Again she shocks the girl. And again. The second time, Lore’s shoulders shudder and she gurgles as if trying to dislodge the tube in her throat. Her blood pressure reading ticks up: 55 over 30. Come back , calls Franckline.
“She’s passing a little urine,” says the anesthesiologist.
“Again,” says Dr. Mankowitz. With the next defibrillation they hear the heartbeat, though it is rapid, hounded. For long minutes they continue their work and wait. The hiss of the siphon, the squelch of the saturated sponges hitting the bucket. The irregular beeping of the machines. Franckline can see the uterus finally begin to pull closed like a drawstring purse. Dr. Merchant’s hands, continuing to massage, are steady, but she feels the tense heat rolling off of him.
Blood pressure 80 over 50. Heart 85 beats per minute. Thank you. Thank you, Papa Ghede. Thank you, Jesus Christ our Savior. Hold off death. Deny death. Death must not exist today. Blood pressure 90 over 60. Heart 75 beats per minute. Lore’s face goes from gray to pale; she is inhabited again.
“Okay,” Dr. Mankowitz finally says, straightening. “Sew her up.” The pace in the room slows. They have time to be careful now. Dr. Merchant dips and tugs with the surgical thread, creating neat dashes: twenty, twenty-five, thirty. There is no hurry. Gradually, Lore’s insides are returned to her privacy.

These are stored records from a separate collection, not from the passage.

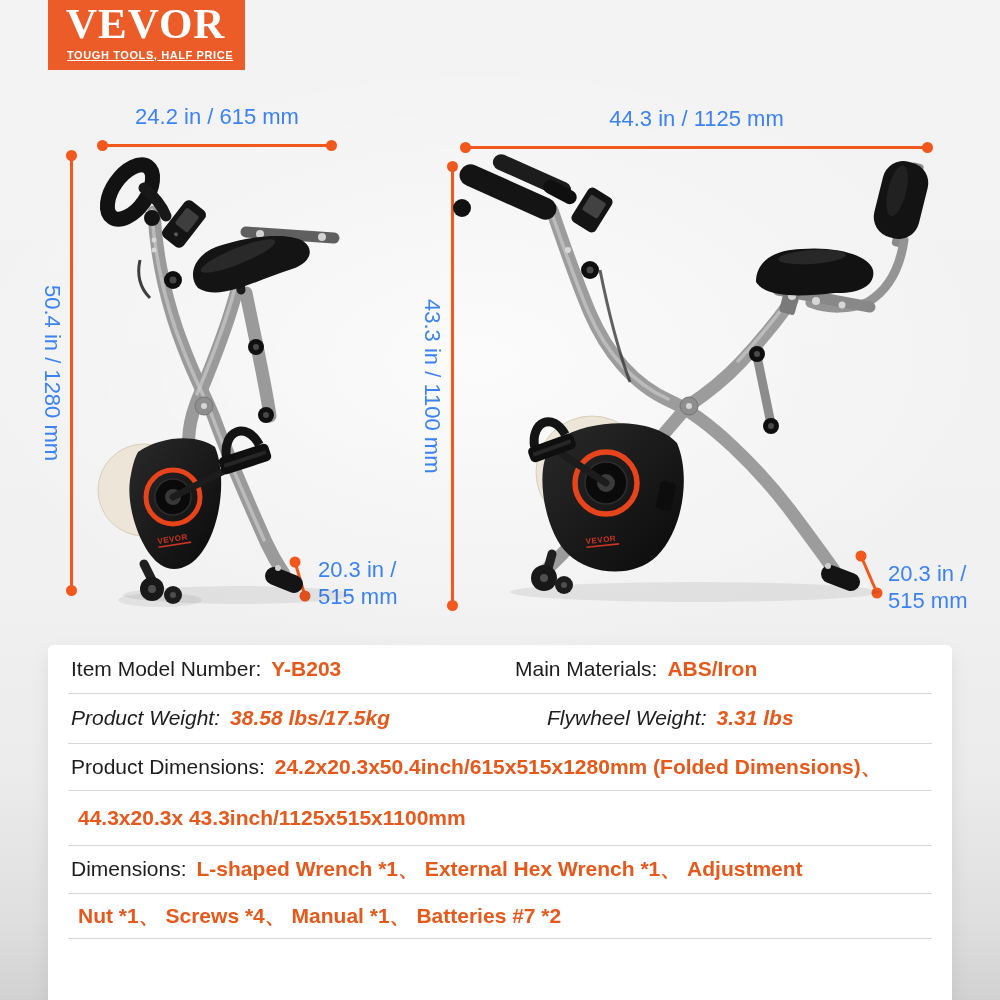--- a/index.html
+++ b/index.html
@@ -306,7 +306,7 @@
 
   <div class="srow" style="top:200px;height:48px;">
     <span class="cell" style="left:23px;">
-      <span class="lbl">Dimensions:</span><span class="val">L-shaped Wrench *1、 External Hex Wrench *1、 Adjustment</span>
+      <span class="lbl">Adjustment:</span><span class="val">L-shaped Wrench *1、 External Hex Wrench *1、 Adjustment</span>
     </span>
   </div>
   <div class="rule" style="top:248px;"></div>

Moments later the anesthesiologist removes the breathing tube, and Franckline and the tech begin the process of cleaning Lore up. Patiently they wipe her with warm water and antibacterial pads, dry her. The bloody sponges sit in a tub, waiting to be counted, and the canister of Lore’s blood mixed with amniotic fluid will be measured, too, so that they will know exactly what came out of Lore’s body as well as what went in, what she lost to have this baby.